Maryse Condé, postales de una infancia ensoñada

La escritura nació en las Antillas y desde su sabiduría traza un libro de memorias particular que se hace global

Yvelise. Ese sí que era un nombre bonito. No como Maryse. «Por más que mis padres me repitieran que era un homenaje a dos valerosas aviadoras que habían logrado no sé qué hazaña aérea, no me impresionaban nada». Maryse envidiaba el nombre de su mejor amiga: Yvelise: la suma de los de su padre y su madre: Yves y Lise. Se conocían desde preescolar. Eran del mismo color, «ni muy negras-negras, ni tampoco muy rojas», igual de delgadas y con idéntica altura.

Sus madres eran las dos profesoras, y eso, en el archipiélago antillano de Guadalupe, aún una colonia francesa en aquellos años 40, las situaba en un estatus social privilegiado. El padre de Maryse era un funcionario que mantenía las formas. El de Yvelise no: «Se pasaba la vida de flor en flor. A Lise nunca le duraban las sirvientas ni las buenas amigas, a excepción de mi madre». Lise, «absorta en sus dramas amorosos», apenas miraba a las niñas cuando jugaban juntas, después del colegio.

Maryse era una alumna excelente. En cambio, a Yvelise le costaba mucho leer, hacer una cuenta sencilla o memorizar cualquier lección. «Eso avivaba mi instinto protector. Yo era su ángel de la guarda». Segura de los lazos que las unían, cuando a Maryse le pidieron en un ejercicio de clase que describiera a su mejor amiga, no tuvo problema en escribir que Yvelise no era guapa ni inteligente. Si lo era, ¿qué había de malo en decirlo?

Su profesora no lo entendió así; la castigó e informó a los padres. La madre de Yvelise montó en cólera: «¿Pero qué me creía, eh? Normal, viniendo de una familia que iba por ahí como si su mierda no oliera, una familia de negros que se las daban de blancos». Como consecuencia, las niñas pasaron aquellas navidades sin poder verse, pero cuando se encontraron de nuevo en el colegio Maryse le ofreció a su amiga una chocolatina y todo volvió a la normalidad.

«En el corazón de los niños, la amistad late con la violencia del amor», escribe Maryse Condé (Guadalupe, 1937) en Corazón que ríe, corazón que llora (Impedimenta), donde la escritora antillana vuelca con una exquisita sensibilidad los años de su niñez. No es este un libro de memorias, sino una deliciosa colección de breves relatos, a modo de postales, donde Condé retrata los prejuicios de clase, las divisiones raciales y los complejos de la colonia francesa en las décadas de los 40 y los 50.

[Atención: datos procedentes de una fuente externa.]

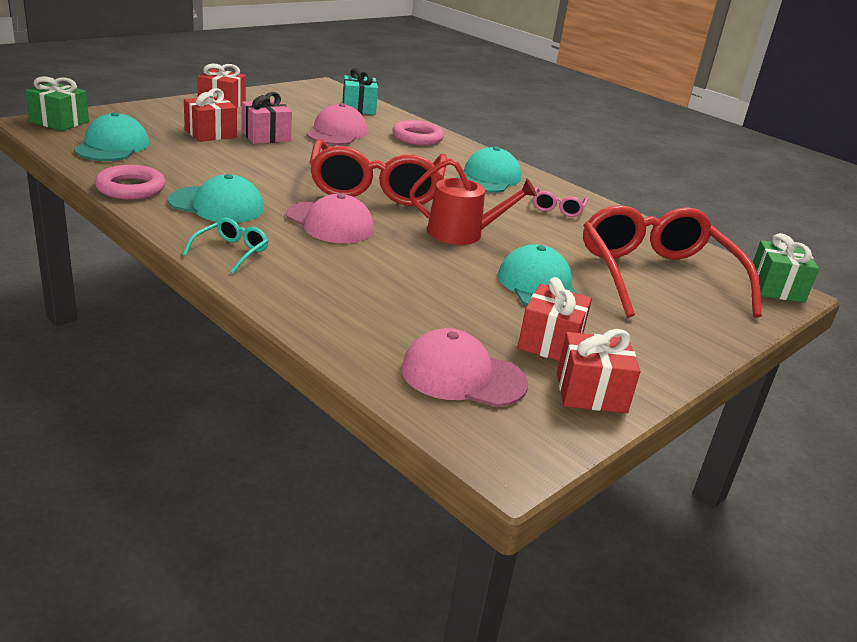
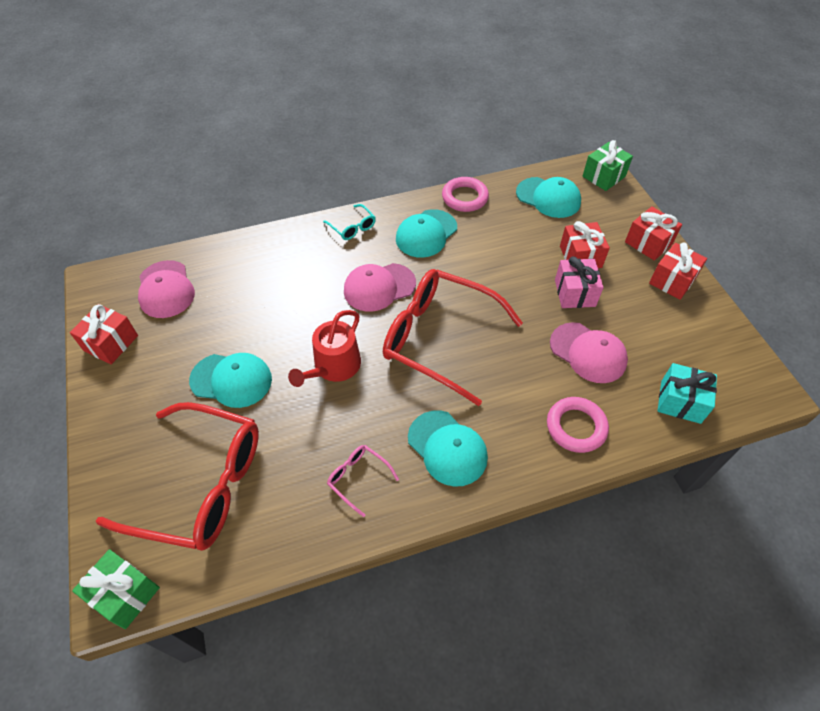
camera: 120 degrees right, 25 degrees up
pink cap [401,328,528,407] -> pink cap turned 120 degrees clockwise [138,260,195,318]
red gift [518,277,592,361] -> red gift moved to [625,206,682,261]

En los episodios evocados y en parte imaginados de su infancia, contados con una falsa ligereza, se esconden también algunas claves fundamentales para entender el universo literario que la autora ha volcado en los treinta títulos que conforman su obra. A saber: el primer amor (y el primer desamor), la aceptación de la negritud, las relaciones entre hermanos, las riñas entre madres e hijas, el desarrollo de la mujer, el descubrimiento de la soledad, la toma de conciencia política, el fin de la infancia, el despertar adolescente…

Con el premio Nobel en 2018 desierto por los líos sexuales de la Academia Sueca, los organizadores del Nobel alternativo de Literatura decidieron condecorar a Condé. De ella destacaron ese estilo sutil que se instala a la vez en la realidad y la ficción con tanta naturalidad. En Corazón que ríe, corazón que llora, Condé transita con maestría ese mundo de los ensueños llamado infancia.